Africa News of Wednesday, 9 August 2023
Source: thecitizen.co.tz
With uncertainty hanging over the case of Felicien Kabuga after The Hague’s UN Tribunal court declared him unfit to stand trial on health grounds, a case has been filed to freeze his properties.
The immovable assets owned by the alleged mastermind of the 1994 genocide include land and buildings in his home country.
An umbrella organisation of genocide survivors called Ibuka is seeking the freezing of his properties worth millions of dollars.
The lawsuit was filed on June 8 at the intermediate court in Kigali and involves various properties, including land and buildings.

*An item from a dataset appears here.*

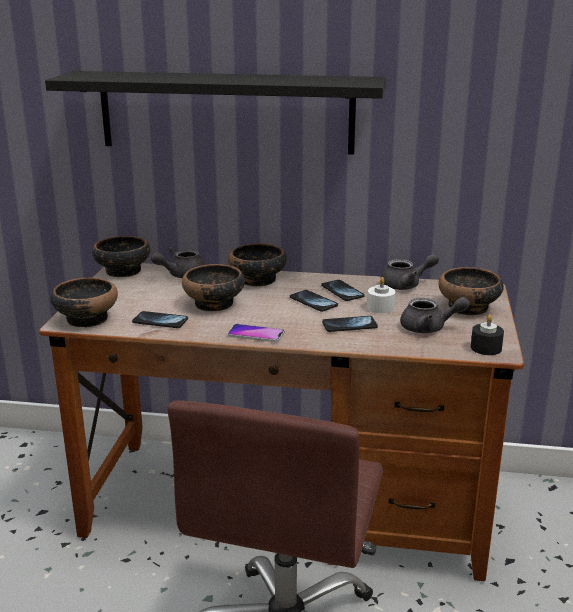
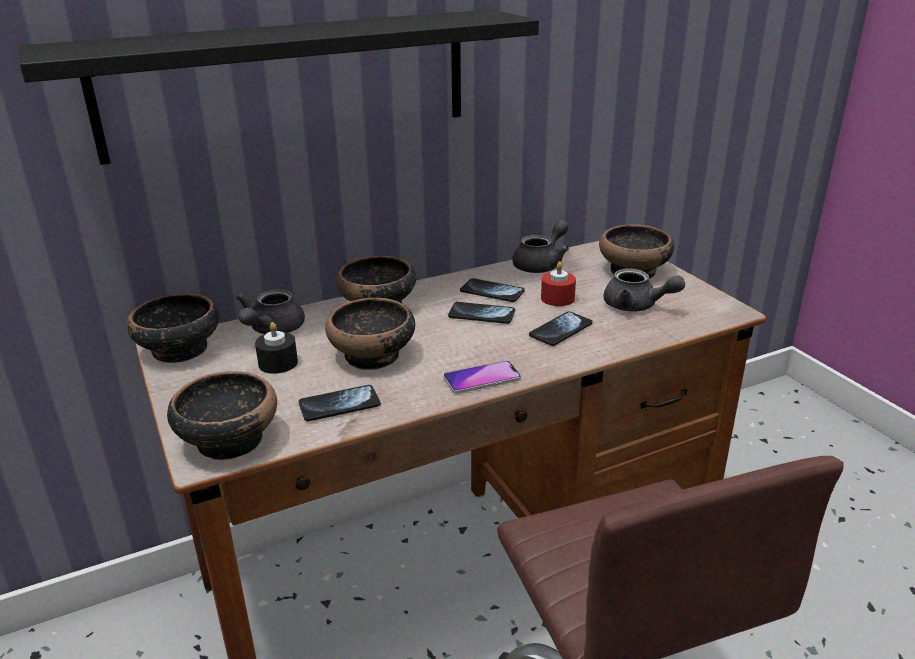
camera: 35 degrees left, 5 degrees up
white candle [367,277,396,313] -> red candle [541,261,576,306]
grey teapot [400,297,470,333] -> grey teapot turned 60 degrees clockwise [604,268,685,311]
black candle [471,315,504,355] -> black candle moved to [255,322,298,374]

Although the exact value of his Rwanda-based properties remains unclear, they were believed to be worth $50 million at the time of his arrest in Paris in 2020.
The litigants not only want the property frozen but also to prevent its sale or transfer while the justice process unfolds for the ailing Kabuga.
The 90-year-old Kabuga is currently detained in The Hague, Netherlands, where he faces trial by the International Residual Mechanism for Criminal Tribunals (the Mechanism) for his role in the genocide against the Tutsi.
The former businessman before and during the genocide is charged with seven counts, including genocide, complicity in genocide, and direct and public incitement to commit genocide.
Other charges include attempts to commit genocide and conspiracy to commit genocide, as well as persecution and extermination, both crimes against humanity.
Reports from Rwanda and the Arusha-based Mechanism indicated that the litigants had been requested to present specific documents from the National Land Authority on Kabuga’s alleged properties.
These documents are vital in demonstrating the relationship between Kabuga and the properties Ibuka wants frozen. Sources in France have it that at the time of his arrest in May 2020, Kabuga owned a tea plantation, a mill, warehouses, and apartments, among other properties.
Some of the properties were in Kenya, where he spent quite some time while on the run. One of them is said to be the Spanish Villas in Nairobi’s upmarket suburb.
Further reports had it that he also owned properties in Switzerland and Paris, where, at different times, he sought refuge from being arrested.
On June 6, 2023, the Trial Chamber of the UN Tribunal in The Hague (the Mechanism) found, by a majority, that Mr Kabuga is not fit to stand trial due to his poor health.
The Trial Chamber decided, by majority, to continue the proceedings against Mr. Kabuga in accordance with an “alternative finding procedure that resembles a trial as closely as possible, but without the possibility of a conviction”.
Mr Kabuga was not only the alleged mastermind of the Rwanda genocide, in which nearly a million people were hacked to death in 1994 following the killing of President Juvenal Habyarimana on April 6th, 1994.
He was also the alleged financier of the killings, which shocked the world and led to one of the largest influx of refugees from Rwanda to Tanzania, the DRC, the Congo, and other countries.
After the mass killings came to a halt with the RPF government taking over, he fled Rwanda but was later indicted and had a $5 million bounty on his head.